The problem — The entries that follow include a run beginning at the line with "cx_px: 1186" and ending at the line with "focal_mm: 45"; restate that run word for word and leave the rest out.

Provided records —
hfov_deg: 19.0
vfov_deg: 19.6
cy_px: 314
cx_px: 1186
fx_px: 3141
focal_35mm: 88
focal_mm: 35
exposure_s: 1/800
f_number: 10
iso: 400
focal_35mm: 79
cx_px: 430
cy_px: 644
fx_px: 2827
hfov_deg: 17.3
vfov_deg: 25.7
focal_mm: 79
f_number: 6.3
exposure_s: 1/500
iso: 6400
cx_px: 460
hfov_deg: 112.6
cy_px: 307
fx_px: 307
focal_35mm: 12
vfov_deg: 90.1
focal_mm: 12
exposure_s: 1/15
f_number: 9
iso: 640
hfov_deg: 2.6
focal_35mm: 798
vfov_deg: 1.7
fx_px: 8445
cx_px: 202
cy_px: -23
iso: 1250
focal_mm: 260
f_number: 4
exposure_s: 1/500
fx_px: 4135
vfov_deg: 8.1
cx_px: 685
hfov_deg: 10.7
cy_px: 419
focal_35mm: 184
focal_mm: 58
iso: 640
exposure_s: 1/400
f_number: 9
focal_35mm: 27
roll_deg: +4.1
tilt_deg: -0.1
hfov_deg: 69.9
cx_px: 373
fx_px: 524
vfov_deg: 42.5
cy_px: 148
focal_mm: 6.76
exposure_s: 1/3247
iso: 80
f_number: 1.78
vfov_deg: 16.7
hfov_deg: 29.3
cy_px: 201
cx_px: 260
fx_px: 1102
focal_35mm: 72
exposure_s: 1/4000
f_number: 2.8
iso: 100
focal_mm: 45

---

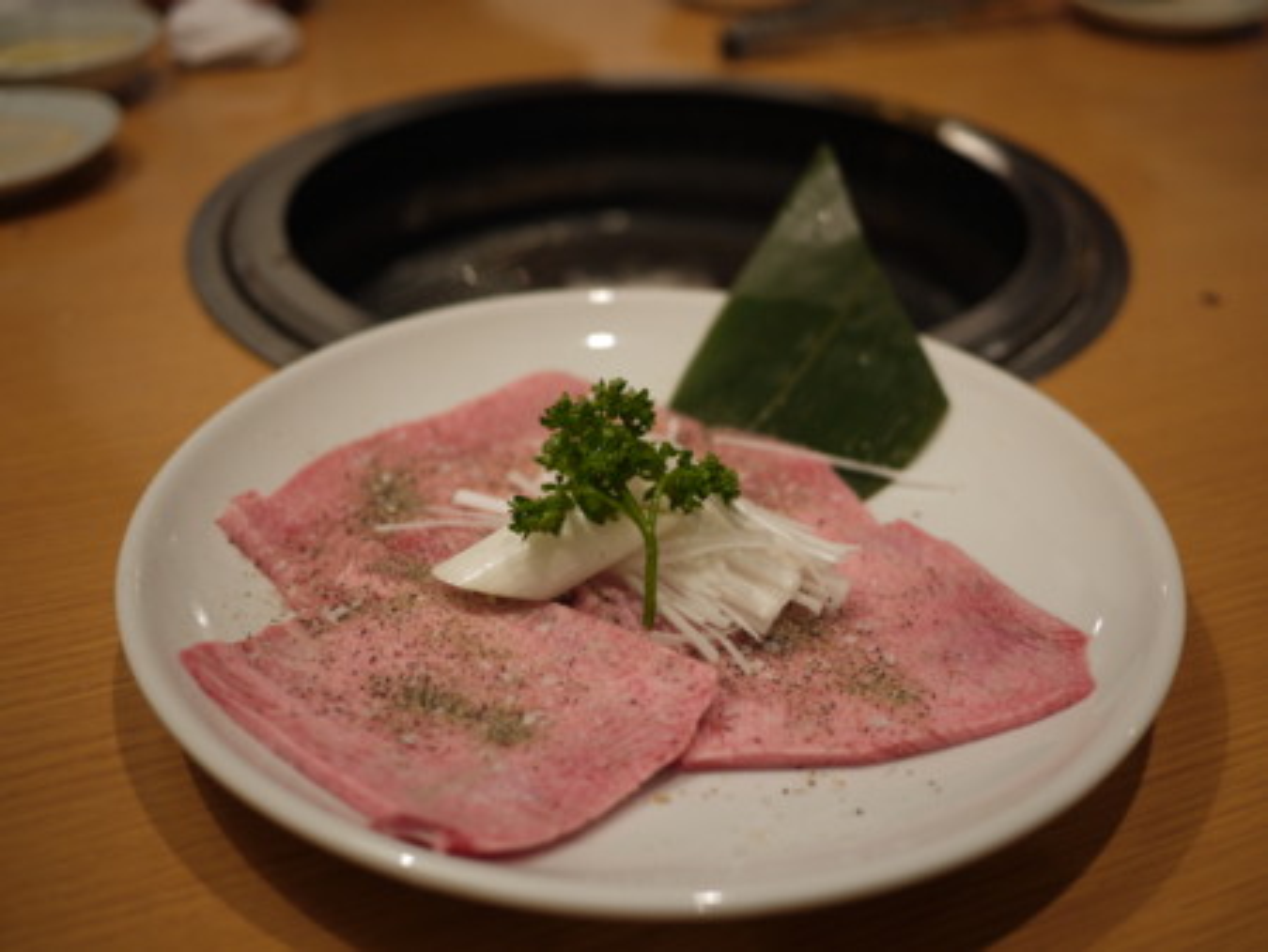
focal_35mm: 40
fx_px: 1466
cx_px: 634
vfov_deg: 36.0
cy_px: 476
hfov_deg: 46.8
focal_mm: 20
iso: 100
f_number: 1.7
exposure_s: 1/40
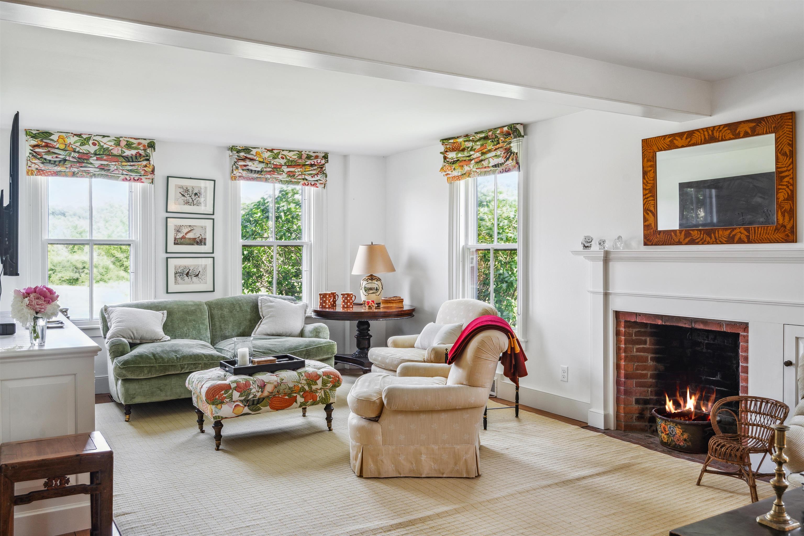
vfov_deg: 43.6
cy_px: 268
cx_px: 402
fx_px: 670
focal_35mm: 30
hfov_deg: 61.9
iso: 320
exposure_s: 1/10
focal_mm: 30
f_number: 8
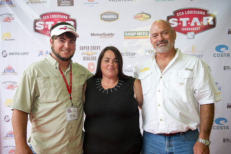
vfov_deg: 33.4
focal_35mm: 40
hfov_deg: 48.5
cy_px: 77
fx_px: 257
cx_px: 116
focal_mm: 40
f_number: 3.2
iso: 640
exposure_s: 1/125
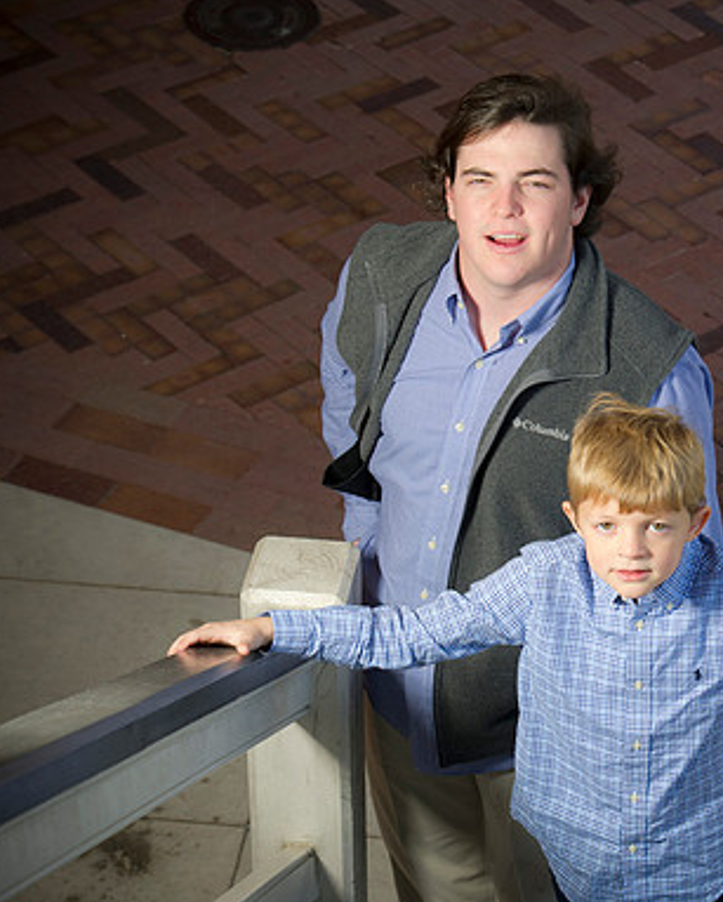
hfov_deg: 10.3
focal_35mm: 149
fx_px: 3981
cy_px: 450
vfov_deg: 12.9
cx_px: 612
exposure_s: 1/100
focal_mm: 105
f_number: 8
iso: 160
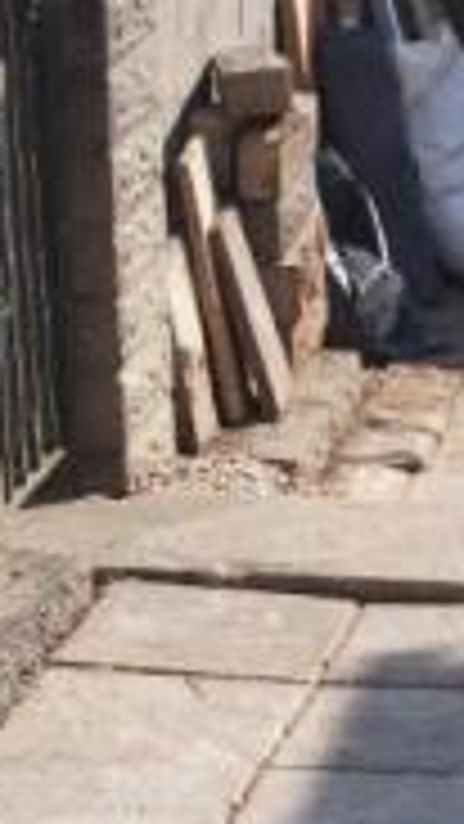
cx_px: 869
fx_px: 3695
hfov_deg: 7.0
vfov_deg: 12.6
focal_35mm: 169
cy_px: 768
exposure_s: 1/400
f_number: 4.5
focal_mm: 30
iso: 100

---

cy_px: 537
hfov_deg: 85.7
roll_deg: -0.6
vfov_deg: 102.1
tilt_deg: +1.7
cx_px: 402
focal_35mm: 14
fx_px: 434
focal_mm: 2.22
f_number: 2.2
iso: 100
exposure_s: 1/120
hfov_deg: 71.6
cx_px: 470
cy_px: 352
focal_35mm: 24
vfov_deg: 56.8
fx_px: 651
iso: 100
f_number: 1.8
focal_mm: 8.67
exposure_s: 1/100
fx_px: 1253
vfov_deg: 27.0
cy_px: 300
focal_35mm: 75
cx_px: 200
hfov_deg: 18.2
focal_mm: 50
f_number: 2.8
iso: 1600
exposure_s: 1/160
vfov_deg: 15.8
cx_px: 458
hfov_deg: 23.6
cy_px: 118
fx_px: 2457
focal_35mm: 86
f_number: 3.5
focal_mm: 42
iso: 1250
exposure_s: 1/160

Reply to the task —
cx_px: 1186
fx_px: 3141
focal_35mm: 88
focal_mm: 35
exposure_s: 1/800
f_number: 10
iso: 400
focal_35mm: 79
cx_px: 430
cy_px: 644
fx_px: 2827
hfov_deg: 17.3
vfov_deg: 25.7
focal_mm: 79
f_number: 6.3
exposure_s: 1/500
iso: 6400
cx_px: 460
hfov_deg: 112.6
cy_px: 307
fx_px: 307
focal_35mm: 12
vfov_deg: 90.1
focal_mm: 12
exposure_s: 1/15
f_number: 9
iso: 640
hfov_deg: 2.6
focal_35mm: 798
vfov_deg: 1.7
fx_px: 8445
cx_px: 202
cy_px: -23
iso: 1250
focal_mm: 260
f_number: 4
exposure_s: 1/500
fx_px: 4135
vfov_deg: 8.1
cx_px: 685
hfov_deg: 10.7
cy_px: 419
focal_35mm: 184
focal_mm: 58
iso: 640
exposure_s: 1/400
f_number: 9
focal_35mm: 27
roll_deg: +4.1
tilt_deg: -0.1
hfov_deg: 69.9
cx_px: 373
fx_px: 524
vfov_deg: 42.5
cy_px: 148
focal_mm: 6.76
exposure_s: 1/3247
iso: 80
f_number: 1.78
vfov_deg: 16.7
hfov_deg: 29.3
cy_px: 201
cx_px: 260
fx_px: 1102
focal_35mm: 72
exposure_s: 1/4000
f_number: 2.8
iso: 100
focal_mm: 45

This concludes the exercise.